Wednesday, February 15, 2012

The Penalty: A story from Virasat

Time turns a real-life incident into a fiction and then a fiction into a legend. Don't we hear so and so character is legendary? It means fiction is more believable than real-life incident and a legend is more endearingly believable than a fiction. Should I say Jatak are the stories whereas Budhha is real-life. Buddha, in some way, owes his fame to the popularity of jatak characters. I have not seen Gandhi in real life and yet his stories are so very endearing. Gandhi is now popular with younger generation thanks to Richard Attenborough and "Lage Raho Munnabhai". So, in a way, the stories of Gandhiji is more authentic than Gandhi himself. Stories, fiction, and legends are real in the long run whereas real life is only ephemeral. The character of the following story has transcended real-life and it is fiction now...and in time it will be a legend. I can only hope for that.
The Penalty
Not everybody is so lucky as to get the willing support of one and all in his family for the principle he lives for. It is just possible that a person so madly in love with his ideology will have to go it alone. There are times he has to take his own decision whether he should continue to go his way or to make some compromise to accommodate the wishes of his family members. Once Manmohanji faced such a situation, a catch-22 moment as people might call it idiomatically. But at the end of the day, he remained unmoved. And in the process he left an example for all of us to follow. Today, when we talk of big things like principle, sacrifice, and wear white caps to exhibit our uprightness, we should, for once, remember the story of Manmohanji.
This is an event that happened some fifty years ago. Maybe it happened sixty years ago, but in any case events like this used to happen only in past, the good olden days. Those days Manmohanji was a mere postal inspector. He was transferred to a rural area and with no grumbling he reached his new place of posting accompanied by his wife Mahamaya and two sons Ramnarayan and Badrinarayan. The name of the place was some Manmohanpur or Bagbrindavan or some sort of that. Be it at it may, its soil was extremely fertile. The village was encircled by orchards of mango, guava and jackfruit, thoroughly verdant and soothing.

# EXERCISE DATA:
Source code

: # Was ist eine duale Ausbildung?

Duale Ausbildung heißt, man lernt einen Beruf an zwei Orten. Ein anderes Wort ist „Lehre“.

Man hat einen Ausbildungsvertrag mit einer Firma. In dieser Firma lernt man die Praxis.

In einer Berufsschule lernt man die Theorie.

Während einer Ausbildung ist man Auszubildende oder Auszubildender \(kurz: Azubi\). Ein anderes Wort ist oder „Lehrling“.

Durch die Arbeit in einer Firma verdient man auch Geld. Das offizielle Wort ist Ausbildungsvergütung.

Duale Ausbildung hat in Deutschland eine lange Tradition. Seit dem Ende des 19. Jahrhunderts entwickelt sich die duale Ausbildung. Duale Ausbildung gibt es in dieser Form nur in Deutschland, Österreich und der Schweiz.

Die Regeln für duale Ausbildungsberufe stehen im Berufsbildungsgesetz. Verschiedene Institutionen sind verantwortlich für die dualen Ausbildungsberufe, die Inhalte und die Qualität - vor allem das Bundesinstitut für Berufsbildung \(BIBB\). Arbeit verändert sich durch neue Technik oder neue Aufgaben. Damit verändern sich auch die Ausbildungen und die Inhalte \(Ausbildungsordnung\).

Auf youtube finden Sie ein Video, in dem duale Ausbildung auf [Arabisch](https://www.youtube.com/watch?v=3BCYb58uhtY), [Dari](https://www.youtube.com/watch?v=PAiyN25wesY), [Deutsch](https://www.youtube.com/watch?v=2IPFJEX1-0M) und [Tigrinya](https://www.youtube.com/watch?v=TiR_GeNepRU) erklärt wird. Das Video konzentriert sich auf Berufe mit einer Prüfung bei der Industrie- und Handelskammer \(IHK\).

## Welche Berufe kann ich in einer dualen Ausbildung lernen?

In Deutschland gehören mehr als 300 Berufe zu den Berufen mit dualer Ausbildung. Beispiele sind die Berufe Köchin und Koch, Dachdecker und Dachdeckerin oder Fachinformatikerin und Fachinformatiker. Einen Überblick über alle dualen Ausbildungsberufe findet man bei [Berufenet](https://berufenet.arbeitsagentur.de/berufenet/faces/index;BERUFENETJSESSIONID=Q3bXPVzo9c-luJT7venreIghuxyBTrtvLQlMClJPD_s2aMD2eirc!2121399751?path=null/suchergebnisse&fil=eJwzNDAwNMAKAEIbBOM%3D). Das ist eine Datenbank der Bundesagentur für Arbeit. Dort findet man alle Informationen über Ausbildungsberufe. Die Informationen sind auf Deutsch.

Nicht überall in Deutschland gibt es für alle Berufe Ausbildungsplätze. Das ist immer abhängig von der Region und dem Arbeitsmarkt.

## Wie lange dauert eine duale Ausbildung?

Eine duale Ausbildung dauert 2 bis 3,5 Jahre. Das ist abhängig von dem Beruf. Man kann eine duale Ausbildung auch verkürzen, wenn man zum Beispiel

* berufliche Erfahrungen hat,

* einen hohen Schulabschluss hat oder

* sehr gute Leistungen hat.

# STUDY QUESTIONS:
1. Answer these from the Virasat story passage, one line each:
(a) Who does the passage credit with making Gandhi popular with the younger generation?
(b) What was Manmohanji's job at the time of his transfer?
(c) What were the names of Manmohanji's two sons?
2. Decide whether each statement agrees with the Virasat story passage. Answer yes or no, and quote the words that decide it.
(a) Manmohanji complained about being transferred to a rural area.
(b) Orchards of mango, guava and jackfruit surrounded the village.
(c) The writer considers real life more lasting than stories.
3. Extend the Virasat story passage about Manmohanji, picking up after its final sentence.

# OUTPUTS IN ORDER:
1.
(a) Richard Attenborough and "Lage Raho Munnabhai"
(b) A postal inspector
(c) Ramnarayan and Badrinarayan

2.
(a) No: "with no grumbling he reached his new place of posting"
(b) Yes: "The village was encircled by orchards of mango, guava and jackfruit"
(c) No: "Stories, fiction, and legends are real in the long run whereas real life is only ephemeral."

3.
Manhohanji had been allotted government quarters, a tile-roofed building that had provision for both the residence and the office. His office was just a room where he could hardly sit for a whole day at a stretch. He used to remain outstation for twenty-five days a month on official tours. His jurisdiction extended to distant locations, even beyond the district boundaries. Those days the means of communication to the rural areas was just rudimentary; it was almost nothing compared to the frequency and reach of transport we get nowadays. Sometimes one used to bump into wild animals on the road. Besides, it was really difficult to arrange something to eat during the tour. In a word, his work was quite challenging.
On arrival at the new place of posting as he entered the campus of his office-cum-residence, Manmohanji felt happy. The feeling was not out of a sense of déjà vu and there was nothing mysterious about it; rather the real reason was that inspector Manmohanji just found a jack-fruit tree in his backyard. A tree would give shadow to keep the surroundings cool—that was the what made him so happy about the place. What else could be taken from a government tree? When he used to return home from his tour, he was sure to go to his kitchen garden. There he used to hum his choicest song, spend some time and then enter his residence, only after inspecting the jack-fruit tree.
Time went on and with the passage of time Manmohanji became more regular and more mindful of the tree. Even Buddha would not have got such a liking for the peepal tree that gave him spiritual realisation.
Maybe others had no clue to Manmohanji’s excessive attachment to that tree, but it was clear to one and all in his family. Reason: there were four jack-fruits in that tree that year. Otherwise, the tree had so many buds but when it came to fruition, only four of them could survive. When Manmohanji used to return home from his official trips, he was sure to count them, just to be sure that nobody had stolen them in his absence. So, that was the reason behind his deep attachment to the tree.
The inspector had a plan that he had already made public: When the jackfruits matured he would sell them in the market. He estimated that the fruits would fetch him four rupees at the least. Last year the income on account of this amounted to one rupee only but this year Manmohanji would credit more to the government account and in the process break the records of previous years.
But Mahamaya, the wife of inspector Manmohanji, had a different scheme. If last year the income to the government on this count was just one rupee, this year it could be two. Would it be a sensible idea to deposit the entire sum in government account? Next year if the tree grew only one fruit, what would government say: ‘Last year there was an income of four rupees and this year it should be four, if not more.’ Then what would Manmohanji do?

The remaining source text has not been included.